Evaluation of rough cut

 This is our first rough cut, at this stage we had not finished editing the sound, on sound track pro, and also hadn't edited in the titles as, we still need to cut some of the clips and we couldn't add the titles until, we had finalised our footage.

The rough cut duration is 2 minutes 45seconds, and our time limit is 2 minutes hence we have to cut the clips making, them precise and remove unnecessary footage, until the running time is closer to 2minutes. In order to meet our time limit we plan to cut the opening shot, and make the other scenes more sharp and quicker, also the gaps between the flash backs are going to be cut down.

At this stage we haven't included all of effects and transitions, we still plan to edit the contrast on the flash backs, making them look compatible to each other also to separate them from the current time, and to make it look like the characters memory, we are going to modify it adding an effect which adds a slight blur, showing the memories are distorted.

Creating the Soundtrack

After posting the rough cut, myself and Sebastian started creating the soundtrack whilst Ben and Rebecca started on re-editing our footage.

We experimented with different sounds to find the right ones to fit in with our footage. As Ben and Rebecca were re-editing our footage, we had to use our rough cut to create the soundtrack. We decided that we would create the soundtrack and then add in the edited footage after. This would mean that we would have to re-edit the soundtrack to fit with the new footage. 

These two photos are of our experimentation with possible sounds.

Once we had found the right sounds for our footage, we found where exactly on the opening it needed to go. We added the sounds of a gun being loaded and a gun shot to the ending of our footage. We also included a heartbeat to portray the victims fear.

We chose to have two main sounds for throughout the opening.
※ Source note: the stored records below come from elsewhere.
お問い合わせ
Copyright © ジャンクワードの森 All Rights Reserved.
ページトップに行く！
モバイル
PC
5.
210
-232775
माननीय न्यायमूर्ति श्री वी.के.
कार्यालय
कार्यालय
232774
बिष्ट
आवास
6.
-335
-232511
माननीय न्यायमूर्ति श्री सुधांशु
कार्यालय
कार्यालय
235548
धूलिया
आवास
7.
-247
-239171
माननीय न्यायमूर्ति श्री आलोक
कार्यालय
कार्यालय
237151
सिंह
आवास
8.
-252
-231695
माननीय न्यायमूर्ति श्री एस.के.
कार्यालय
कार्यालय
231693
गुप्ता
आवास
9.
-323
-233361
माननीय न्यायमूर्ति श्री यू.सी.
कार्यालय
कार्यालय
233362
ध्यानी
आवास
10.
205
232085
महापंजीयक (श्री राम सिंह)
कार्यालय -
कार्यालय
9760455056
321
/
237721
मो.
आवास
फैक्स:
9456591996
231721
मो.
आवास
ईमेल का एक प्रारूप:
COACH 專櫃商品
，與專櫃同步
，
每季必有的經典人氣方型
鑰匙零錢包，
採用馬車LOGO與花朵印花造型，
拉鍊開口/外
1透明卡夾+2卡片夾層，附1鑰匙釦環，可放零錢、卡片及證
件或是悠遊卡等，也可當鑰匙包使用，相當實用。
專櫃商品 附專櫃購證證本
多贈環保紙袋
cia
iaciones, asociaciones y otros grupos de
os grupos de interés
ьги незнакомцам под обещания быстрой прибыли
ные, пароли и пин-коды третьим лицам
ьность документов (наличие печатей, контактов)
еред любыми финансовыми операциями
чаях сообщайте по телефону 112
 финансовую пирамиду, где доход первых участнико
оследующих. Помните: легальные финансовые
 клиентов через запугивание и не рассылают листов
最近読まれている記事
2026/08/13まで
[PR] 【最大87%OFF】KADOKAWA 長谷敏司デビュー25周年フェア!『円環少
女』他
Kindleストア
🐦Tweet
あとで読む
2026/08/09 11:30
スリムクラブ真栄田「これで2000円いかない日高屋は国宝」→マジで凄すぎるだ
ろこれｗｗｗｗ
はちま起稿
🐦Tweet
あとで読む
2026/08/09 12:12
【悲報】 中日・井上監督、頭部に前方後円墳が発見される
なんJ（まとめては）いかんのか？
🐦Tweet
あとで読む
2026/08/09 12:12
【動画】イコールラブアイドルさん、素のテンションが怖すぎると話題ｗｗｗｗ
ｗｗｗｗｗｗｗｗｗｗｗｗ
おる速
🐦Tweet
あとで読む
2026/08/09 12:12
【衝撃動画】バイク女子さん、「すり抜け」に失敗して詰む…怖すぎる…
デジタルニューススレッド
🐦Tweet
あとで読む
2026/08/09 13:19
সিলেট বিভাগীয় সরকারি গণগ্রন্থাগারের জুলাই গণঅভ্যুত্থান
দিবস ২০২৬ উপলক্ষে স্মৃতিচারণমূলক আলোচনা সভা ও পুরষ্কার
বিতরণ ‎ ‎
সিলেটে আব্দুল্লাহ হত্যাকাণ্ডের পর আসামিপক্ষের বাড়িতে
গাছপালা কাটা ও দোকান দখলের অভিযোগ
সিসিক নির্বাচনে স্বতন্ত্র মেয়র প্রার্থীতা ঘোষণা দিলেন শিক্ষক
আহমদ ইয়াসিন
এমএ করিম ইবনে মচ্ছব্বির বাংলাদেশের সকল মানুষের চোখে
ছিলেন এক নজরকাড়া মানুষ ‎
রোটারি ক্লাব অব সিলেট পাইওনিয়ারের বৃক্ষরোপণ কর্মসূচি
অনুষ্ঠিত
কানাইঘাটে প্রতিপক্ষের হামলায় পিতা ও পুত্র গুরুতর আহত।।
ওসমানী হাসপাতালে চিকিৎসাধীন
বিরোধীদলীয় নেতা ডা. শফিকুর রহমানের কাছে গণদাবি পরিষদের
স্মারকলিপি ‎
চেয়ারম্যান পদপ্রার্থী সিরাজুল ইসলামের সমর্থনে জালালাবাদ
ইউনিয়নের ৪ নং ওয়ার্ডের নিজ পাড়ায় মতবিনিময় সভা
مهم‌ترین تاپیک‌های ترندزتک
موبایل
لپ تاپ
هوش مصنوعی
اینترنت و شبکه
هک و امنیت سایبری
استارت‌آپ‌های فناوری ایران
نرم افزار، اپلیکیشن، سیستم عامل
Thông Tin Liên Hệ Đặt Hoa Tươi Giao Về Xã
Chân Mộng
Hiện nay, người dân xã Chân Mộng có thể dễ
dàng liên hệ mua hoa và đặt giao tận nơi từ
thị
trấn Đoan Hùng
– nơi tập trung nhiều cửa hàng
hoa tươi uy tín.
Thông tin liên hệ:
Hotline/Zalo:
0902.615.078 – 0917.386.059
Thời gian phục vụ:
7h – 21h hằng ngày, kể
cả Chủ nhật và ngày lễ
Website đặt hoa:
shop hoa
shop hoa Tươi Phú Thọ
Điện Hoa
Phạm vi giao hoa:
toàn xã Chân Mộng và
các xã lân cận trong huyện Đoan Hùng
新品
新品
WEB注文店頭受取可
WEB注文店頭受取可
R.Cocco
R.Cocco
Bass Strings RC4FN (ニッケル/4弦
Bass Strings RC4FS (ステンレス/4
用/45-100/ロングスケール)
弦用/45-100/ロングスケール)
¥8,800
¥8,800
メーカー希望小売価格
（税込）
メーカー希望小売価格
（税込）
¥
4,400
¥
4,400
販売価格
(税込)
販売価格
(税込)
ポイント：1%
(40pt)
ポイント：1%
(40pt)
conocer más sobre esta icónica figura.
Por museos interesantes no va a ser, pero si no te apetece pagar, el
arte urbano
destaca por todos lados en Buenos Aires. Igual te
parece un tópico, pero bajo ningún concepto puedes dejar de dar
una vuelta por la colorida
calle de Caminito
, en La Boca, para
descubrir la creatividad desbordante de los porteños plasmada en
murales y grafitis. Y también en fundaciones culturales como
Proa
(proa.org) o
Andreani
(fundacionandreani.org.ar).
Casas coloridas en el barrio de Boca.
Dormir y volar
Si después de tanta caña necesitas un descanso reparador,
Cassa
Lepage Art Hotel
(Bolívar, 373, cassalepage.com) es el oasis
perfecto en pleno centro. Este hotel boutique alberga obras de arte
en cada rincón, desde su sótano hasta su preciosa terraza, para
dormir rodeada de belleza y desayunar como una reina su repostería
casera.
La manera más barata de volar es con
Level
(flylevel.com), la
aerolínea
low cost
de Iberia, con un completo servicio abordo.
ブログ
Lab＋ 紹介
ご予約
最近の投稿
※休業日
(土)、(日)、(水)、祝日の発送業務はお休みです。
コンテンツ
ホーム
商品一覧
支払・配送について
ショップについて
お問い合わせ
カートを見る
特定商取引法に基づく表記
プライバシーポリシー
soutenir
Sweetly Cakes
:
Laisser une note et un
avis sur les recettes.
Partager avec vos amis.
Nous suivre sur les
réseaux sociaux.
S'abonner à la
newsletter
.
The first being the sound of wildlife, birds, leaves, the breeze etc. We did this because we thought it would accurately give the affect of  the morning. the second sound was a that of a bass guitar. We used this for the flashbacks to give then more importance. We cut the sound of the wildlife whilst the beat of the bass was playing. Then we quietened the bass and played the quieter version throughout the rest of the soundtrack, only cutting it to play the louder one.  We still had the wildlife sound playing at the same time as the quieter bass.